Only the lines from the start of the data to the line containing "X12545Y18015D2*", both included, should be output, exactly and without pictures.

______

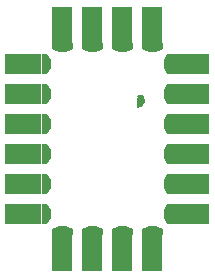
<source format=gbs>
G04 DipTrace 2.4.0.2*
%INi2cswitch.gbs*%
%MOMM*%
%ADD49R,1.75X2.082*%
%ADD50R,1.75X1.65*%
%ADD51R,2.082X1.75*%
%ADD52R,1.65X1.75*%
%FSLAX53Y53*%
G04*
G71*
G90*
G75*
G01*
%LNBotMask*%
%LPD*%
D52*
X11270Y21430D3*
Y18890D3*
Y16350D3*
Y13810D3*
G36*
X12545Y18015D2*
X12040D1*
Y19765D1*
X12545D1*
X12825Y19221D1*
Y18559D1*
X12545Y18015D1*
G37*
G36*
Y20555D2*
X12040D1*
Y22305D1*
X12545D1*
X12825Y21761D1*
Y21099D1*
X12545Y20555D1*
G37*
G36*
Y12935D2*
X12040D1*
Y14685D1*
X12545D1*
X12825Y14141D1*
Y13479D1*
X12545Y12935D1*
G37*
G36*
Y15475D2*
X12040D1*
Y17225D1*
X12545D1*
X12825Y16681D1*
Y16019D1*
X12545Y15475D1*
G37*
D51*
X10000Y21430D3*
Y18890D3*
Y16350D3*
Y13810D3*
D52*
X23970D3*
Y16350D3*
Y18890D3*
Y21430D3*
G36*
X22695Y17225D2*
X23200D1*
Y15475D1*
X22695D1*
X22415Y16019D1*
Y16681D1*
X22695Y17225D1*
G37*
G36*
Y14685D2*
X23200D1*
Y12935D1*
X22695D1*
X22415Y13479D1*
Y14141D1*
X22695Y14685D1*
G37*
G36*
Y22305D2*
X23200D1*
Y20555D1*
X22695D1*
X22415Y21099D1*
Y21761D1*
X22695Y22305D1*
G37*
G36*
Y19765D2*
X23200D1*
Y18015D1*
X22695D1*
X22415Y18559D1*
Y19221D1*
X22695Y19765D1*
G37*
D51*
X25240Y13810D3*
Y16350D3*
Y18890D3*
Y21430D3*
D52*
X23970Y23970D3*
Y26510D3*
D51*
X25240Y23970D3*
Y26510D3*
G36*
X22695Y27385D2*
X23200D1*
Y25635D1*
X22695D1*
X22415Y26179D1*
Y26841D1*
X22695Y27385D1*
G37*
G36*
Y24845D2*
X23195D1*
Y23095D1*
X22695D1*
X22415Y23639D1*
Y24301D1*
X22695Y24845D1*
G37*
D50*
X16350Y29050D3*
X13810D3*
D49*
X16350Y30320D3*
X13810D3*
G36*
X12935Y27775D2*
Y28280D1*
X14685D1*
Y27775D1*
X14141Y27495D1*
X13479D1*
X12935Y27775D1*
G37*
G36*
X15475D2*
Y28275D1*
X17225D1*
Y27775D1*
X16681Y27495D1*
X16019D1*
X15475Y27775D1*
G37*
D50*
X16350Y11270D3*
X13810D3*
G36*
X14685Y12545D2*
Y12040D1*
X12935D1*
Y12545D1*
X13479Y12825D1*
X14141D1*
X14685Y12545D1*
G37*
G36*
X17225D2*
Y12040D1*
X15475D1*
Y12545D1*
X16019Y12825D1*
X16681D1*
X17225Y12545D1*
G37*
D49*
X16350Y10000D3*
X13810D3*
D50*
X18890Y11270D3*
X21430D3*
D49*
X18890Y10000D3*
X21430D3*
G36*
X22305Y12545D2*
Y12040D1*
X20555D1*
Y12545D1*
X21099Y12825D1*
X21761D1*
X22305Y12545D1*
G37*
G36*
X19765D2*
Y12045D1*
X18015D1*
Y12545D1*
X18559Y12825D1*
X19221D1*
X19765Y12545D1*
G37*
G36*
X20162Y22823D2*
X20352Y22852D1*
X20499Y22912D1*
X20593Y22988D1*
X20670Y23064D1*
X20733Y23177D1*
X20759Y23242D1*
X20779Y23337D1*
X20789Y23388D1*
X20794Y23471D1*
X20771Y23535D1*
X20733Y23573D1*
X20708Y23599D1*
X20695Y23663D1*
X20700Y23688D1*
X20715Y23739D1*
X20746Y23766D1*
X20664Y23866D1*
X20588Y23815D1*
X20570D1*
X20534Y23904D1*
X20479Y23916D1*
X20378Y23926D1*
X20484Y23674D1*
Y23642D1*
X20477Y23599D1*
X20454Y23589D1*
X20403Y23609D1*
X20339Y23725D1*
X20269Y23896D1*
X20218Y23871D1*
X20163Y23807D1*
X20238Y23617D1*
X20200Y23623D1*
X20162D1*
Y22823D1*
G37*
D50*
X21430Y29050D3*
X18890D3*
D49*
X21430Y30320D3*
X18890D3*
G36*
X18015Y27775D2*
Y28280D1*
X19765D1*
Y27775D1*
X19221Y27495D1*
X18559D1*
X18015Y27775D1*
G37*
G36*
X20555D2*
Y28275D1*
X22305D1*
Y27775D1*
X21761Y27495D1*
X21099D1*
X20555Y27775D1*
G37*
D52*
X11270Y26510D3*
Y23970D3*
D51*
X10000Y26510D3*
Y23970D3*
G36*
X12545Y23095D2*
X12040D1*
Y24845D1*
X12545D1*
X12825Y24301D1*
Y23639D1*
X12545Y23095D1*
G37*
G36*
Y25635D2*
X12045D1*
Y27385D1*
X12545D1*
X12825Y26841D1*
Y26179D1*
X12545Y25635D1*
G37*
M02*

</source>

______

[Output]:
<source format=gbs>
G04 DipTrace 2.4.0.2*
%INi2cswitch.gbs*%
%MOMM*%
%ADD49R,1.75X2.082*%
%ADD50R,1.75X1.65*%
%ADD51R,2.082X1.75*%
%ADD52R,1.65X1.75*%
%FSLAX53Y53*%
G04*
G71*
G90*
G75*
G01*
%LNBotMask*%
%LPD*%
D52*
X11270Y21430D3*
Y18890D3*
Y16350D3*
Y13810D3*
G36*
X12545Y18015D2*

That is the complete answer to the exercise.